WORK REQUEST. Please transcribe exactly, and only, the lines of the data below between the line holding "60 päivän palautusoikeus" and the line holding "Ajouter au panier", inclusive.

[Stored items from a collection]
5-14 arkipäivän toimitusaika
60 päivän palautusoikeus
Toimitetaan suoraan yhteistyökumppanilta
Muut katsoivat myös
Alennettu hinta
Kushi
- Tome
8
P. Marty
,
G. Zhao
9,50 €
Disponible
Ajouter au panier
---
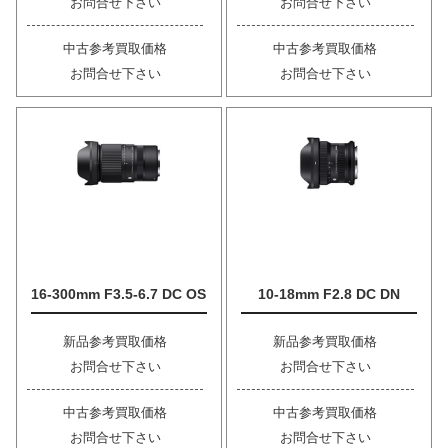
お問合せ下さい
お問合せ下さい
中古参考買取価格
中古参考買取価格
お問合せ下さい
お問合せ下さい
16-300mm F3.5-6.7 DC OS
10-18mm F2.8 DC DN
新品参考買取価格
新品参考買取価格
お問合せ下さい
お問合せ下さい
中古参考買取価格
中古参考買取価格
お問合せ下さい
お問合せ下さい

OUTPUT BELOW.
60 päivän palautusoikeus
Toimitetaan suoraan yhteistyökumppanilta
Muut katsoivat myös
Alennettu hinta
Kushi
- Tome
8
P. Marty
,
G. Zhao
9,50 €
Disponible
Ajouter au panier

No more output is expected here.